§ Trecho do texto
★ ★ ★ ★ ★

Eu poderia iniciar este texto com a seguinte afirmativa: eleitoras concordam que “Homens são melhores líderes políticos que as mulheres”. O impacto desta frase geraria, naturalmente, uma grande revolta, e faria com que você, leitor e leitora, não continuasse a ler o restante desta análise. Porém, calma! Partiremos na reflexão de alguns pontos importantes na história política, onde entenderemos os principais acontecimentos, para depois retornarmos à nossa afirmação do início deste parágrafo.
Há exatos noventa e um anos, adquiriu-se o direito de voto sem restrições e o direito a elegibilidade as mulheres brasileiras, depois de inúmeros processos e lutas para que esses direitos fossem conquistados. Estes direitos adquiridos são tão recentes, que se procurássemos, encontraríamos eleitoras que passaram por esse processo e poderiam desenvolver a narrativa da mudança social que este processo possibilitou.

★ ★ ★ ★ ★

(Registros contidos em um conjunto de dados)
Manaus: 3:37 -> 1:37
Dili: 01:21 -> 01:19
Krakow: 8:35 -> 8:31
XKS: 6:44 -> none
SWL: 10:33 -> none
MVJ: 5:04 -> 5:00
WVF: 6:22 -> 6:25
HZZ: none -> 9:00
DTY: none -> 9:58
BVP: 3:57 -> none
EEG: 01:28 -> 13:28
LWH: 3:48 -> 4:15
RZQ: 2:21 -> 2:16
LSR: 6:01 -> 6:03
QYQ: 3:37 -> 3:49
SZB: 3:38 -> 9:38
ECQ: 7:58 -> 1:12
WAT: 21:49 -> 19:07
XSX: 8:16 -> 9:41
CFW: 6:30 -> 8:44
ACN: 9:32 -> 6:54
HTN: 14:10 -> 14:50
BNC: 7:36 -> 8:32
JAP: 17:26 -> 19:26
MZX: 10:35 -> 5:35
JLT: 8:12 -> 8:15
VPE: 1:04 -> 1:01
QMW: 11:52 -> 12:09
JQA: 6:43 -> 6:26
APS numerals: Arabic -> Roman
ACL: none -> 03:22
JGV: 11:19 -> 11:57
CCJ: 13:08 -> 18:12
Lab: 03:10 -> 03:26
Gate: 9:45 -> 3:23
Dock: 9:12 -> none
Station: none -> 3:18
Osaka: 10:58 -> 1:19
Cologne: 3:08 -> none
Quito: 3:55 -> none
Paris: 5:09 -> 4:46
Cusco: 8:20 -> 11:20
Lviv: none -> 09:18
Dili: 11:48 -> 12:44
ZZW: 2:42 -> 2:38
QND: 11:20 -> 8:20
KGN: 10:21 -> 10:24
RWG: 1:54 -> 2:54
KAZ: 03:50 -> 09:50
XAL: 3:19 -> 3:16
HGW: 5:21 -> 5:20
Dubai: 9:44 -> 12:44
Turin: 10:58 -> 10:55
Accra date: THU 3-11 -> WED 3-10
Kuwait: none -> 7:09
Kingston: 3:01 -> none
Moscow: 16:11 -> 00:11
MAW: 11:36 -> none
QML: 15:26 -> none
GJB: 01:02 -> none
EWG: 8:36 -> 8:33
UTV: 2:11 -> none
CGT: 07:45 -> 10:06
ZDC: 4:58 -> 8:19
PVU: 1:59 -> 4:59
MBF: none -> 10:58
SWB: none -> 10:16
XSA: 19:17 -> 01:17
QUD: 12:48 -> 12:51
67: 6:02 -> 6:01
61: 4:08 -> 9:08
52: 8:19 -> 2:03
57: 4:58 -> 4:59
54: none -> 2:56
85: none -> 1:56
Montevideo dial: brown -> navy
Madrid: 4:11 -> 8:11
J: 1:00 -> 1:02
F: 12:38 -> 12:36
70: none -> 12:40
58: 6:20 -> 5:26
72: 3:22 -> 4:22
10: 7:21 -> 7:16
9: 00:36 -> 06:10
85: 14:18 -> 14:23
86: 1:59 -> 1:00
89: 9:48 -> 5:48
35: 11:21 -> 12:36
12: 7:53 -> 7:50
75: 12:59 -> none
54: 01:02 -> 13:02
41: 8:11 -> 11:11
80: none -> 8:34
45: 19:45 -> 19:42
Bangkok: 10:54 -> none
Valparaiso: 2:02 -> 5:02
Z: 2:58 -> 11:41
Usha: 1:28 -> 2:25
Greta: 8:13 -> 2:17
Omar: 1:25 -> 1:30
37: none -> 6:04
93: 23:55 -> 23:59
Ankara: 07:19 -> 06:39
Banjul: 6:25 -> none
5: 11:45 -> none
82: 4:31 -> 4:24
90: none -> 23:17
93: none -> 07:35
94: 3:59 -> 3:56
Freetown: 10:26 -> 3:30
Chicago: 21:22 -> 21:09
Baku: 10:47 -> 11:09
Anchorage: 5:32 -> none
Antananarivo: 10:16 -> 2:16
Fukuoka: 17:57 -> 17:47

★ ★ ★ ★ ★

§ Seu objetivo
Por favor, reescreva o trecho do texto sobre o voto feminino entre "Há exatos noventa" e "este processo possibilitou.", inclusive, trocando "mulheres brasileiras" por "cidadãs brasileiras". Este material foi obtido de outra fonte.

§ Resposta escrita
Há exatos noventa e um anos, adquiriu-se o direito de voto sem restrições e o direito a elegibilidade as cidadãs brasileiras, depois de inúmeros processos e lutas para que esses direitos fossem conquistados. Estes direitos adquiridos são tão recentes, que se procurássemos, encontraríamos eleitoras que passaram por esse processo e poderiam desenvolver a narrativa da mudança social que este processo possibilitou.